Write out exactly the lines running from the line that includes "[466,245,484,254] as -> (449, 275) none" to the end of the data, both ends included, and nothing besides.

*** INPUT Section Begins ***

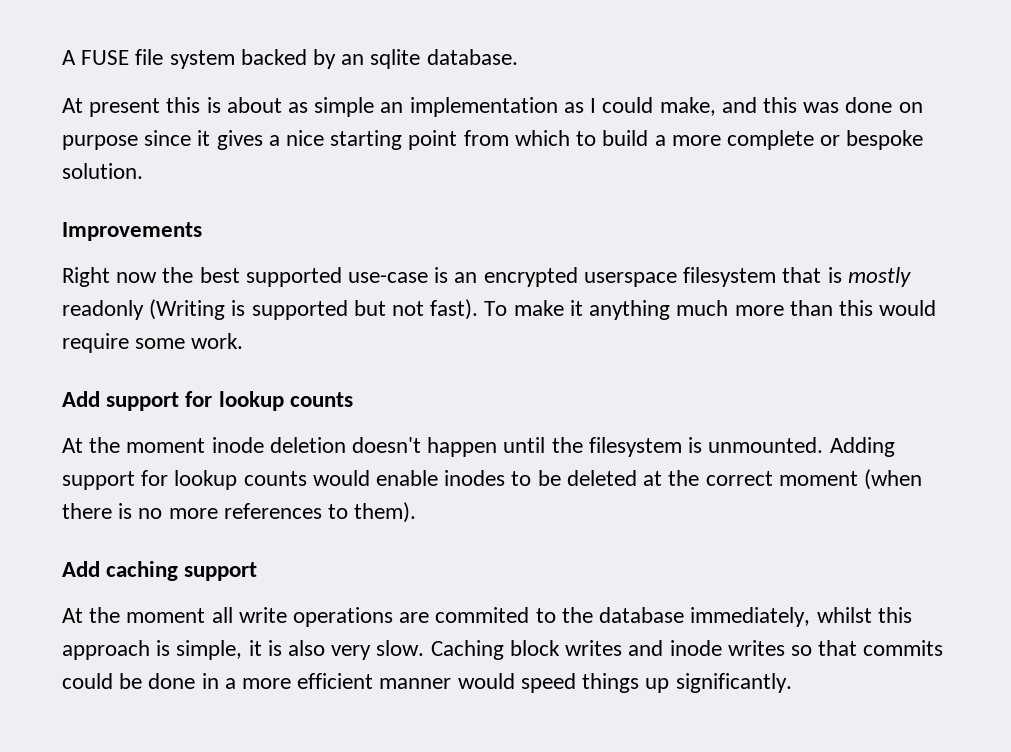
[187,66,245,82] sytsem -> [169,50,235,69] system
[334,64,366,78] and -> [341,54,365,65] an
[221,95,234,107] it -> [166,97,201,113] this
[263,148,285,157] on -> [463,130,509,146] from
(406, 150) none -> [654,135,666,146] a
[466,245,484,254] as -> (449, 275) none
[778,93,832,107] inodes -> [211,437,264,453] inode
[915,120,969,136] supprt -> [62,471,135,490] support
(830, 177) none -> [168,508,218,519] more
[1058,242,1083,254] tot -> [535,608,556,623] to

*** INPUT Section Ends ***

(ANSWER AREA)
[466,245,484,254] as -> (449, 275) none
[778,93,832,107] inodes -> [211,437,264,453] inode
[915,120,969,136] supprt -> [62,471,135,490] support
(830, 177) none -> [168,508,218,519] more
[1058,242,1083,254] tot -> [535,608,556,623] to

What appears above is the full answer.